YOUR TASK — Extract the text of each entry below exactly, leaving every image behind.
++++ PROVIDED DATA
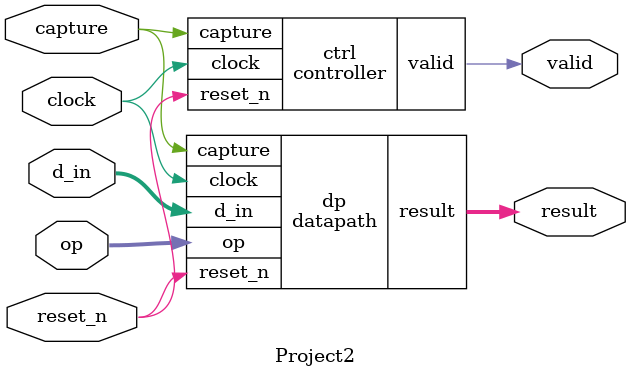
<source format=v>
`timescale 1ns / 1ps

module datapath(
    input clock,
    input reset_n,
    input [7:0] d_in,
    input [1:0] op,
    input capture,
    output [8:0] result
);

    reg [7:0] A, B, C, D; // Store A, B, C, D
    wire [7:0] demuxA, demuxB, demuxC, demuxD;
    
    // Capture logic with d_in and op
    assign demuxA = (op == 2'b00 && capture) ? d_in : A;
    assign demuxB = (op == 2'b01 && capture) ? d_in : B;
    assign demuxC = (op == 2'b10 && capture) ? d_in : C;
    assign demuxD = (op == 2'b11 && capture) ? d_in : D;
    
    // DFF for A, B, C, D with reset
    always @(posedge clock) begin
        if (!reset_n) begin
            A <= 8'b0;
            B <= 8'b0;
            C <= 8'b0;
            D <= 8'b0;
        end 
        else begin
            A <= demuxA;
            B <= demuxB;
            C <= demuxC;
            D <= demuxD;
        end
    end

    wire [8:0] sumAB, sumCD; // Interwires for sums

    rca_8bit AB (sumAB, A, B); // Sum A and B
    rca_8bit CD (sumCD, C, D); // Sum C and D
    subtractor_9bit sub (result, sumAB, sumCD); // Subtract (A+B) - (C+D)

    
endmodule

//------------------------------------------------------------------------------
module controller(
    input clock,
    input reset_n,
    input capture,
    output valid
);

    reg [2:0] count; 
    reg done_d, valid_r;
    wire [2:0] next_count, subtracted_count;
    wire decrement, done;

    assign decrement = capture & (count != 3'b000);

    subtractor_3bit sub3 (subtracted_count, count, 3'b001);

    assign next_count = (!reset_n)  ? 3'b100 :           // reset to 4
                        (decrement) ? subtracted_count : // decrement on capture
                                    count;               // otherwise hold

    assign done = decrement & (count == 3'b001);

    always @(posedge clock) begin
        if (!reset_n) begin
            count   <= 3'b100;
            done_d  <= 1'b0;
            valid_r <= 1'b0;
        end else begin
            count   <= next_count;
            done_d  <= done;    // delay done by one cycle
            valid_r <= done_d;  // assert valid for only one cycle
        end
    end

    assign valid = valid_r;
    
endmodule

//------------------------------------------------------------------------------
module Project2(
    input reset_n,
    input clock,
    input [7:0] d_in,
    input [1:0] op,
    input capture,
    output [8:0] result,
    output valid
);

    datapath dp (clock, reset_n, d_in, op, capture, result);
    controller ctrl (clock, reset_n, capture, valid);

endmodule
</source>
++++++++
WRITTEN RESPONSE —
<source format=v>
`timescale 1ns / 1ps

module datapath(
    input clock,
    input reset_n,
    input [7:0] d_in,
    input [1:0] op,
    input capture,
    output [8:0] result
);

    reg [7:0] A, B, C, D; // Store A, B, C, D
    wire [7:0] demuxA, demuxB, demuxC, demuxD;
    
    // Capture logic with d_in and op
    assign demuxA = (op == 2'b00 && capture) ? d_in : A;
    assign demuxB = (op == 2'b01 && capture) ? d_in : B;
    assign demuxC = (op == 2'b10 && capture) ? d_in : C;
    assign demuxD = (op == 2'b11 && capture) ? d_in : D;
    
    // DFF for A, B, C, D with reset
    always @(posedge clock) begin
        if (!reset_n) begin
            A <= 8'b0;
            B <= 8'b0;
            C <= 8'b0;
            D <= 8'b0;
        end 
        else begin
            A <= demuxA;
            B <= demuxB;
            C <= demuxC;
            D <= demuxD;
        end
    end

    wire [8:0] sumAB, sumCD; // Interwires for sums

    rca_8bit AB (sumAB, A, B); // Sum A and B
    rca_8bit CD (sumCD, C, D); // Sum C and D
    subtractor_9bit sub (result, sumAB, sumCD); // Subtract (A+B) - (C+D)

    
endmodule

//------------------------------------------------------------------------------
module controller(
    input clock,
    input reset_n,
    input capture,
    output valid
);

    reg [2:0] count; 
    reg done_d, valid_r;
    wire [2:0] next_count, subtracted_count;
    wire decrement, done;

    assign decrement = capture & (count != 3'b000);

    subtractor_3bit sub3 (subtracted_count, count, 3'b001);

    assign next_count = (!reset_n)  ? 3'b100 :           // reset to 4
                        (decrement) ? subtracted_count : // decrement on capture
                                    count;               // otherwise hold

    assign done = decrement & (count == 3'b001);

    always @(posedge clock) begin
        if (!reset_n) begin
            count   <= 3'b100;
            done_d  <= 1'b0;
            valid_r <= 1'b0;
        end else begin
            count   <= next_count;
            done_d  <= done;    // delay done by one cycle
            valid_r <= done_d;  // assert valid for only one cycle
        end
    end

    assign valid = valid_r;
    
endmodule

//------------------------------------------------------------------------------
module Project2(
    input reset_n,
    input clock,
    input [7:0] d_in,
    input [1:0] op,
    input capture,
    output [8:0] result,
    output valid
);

    datapath dp (clock, reset_n, d_in, op, capture, result);
    controller ctrl (clock, reset_n, capture, valid);

endmodule
</source>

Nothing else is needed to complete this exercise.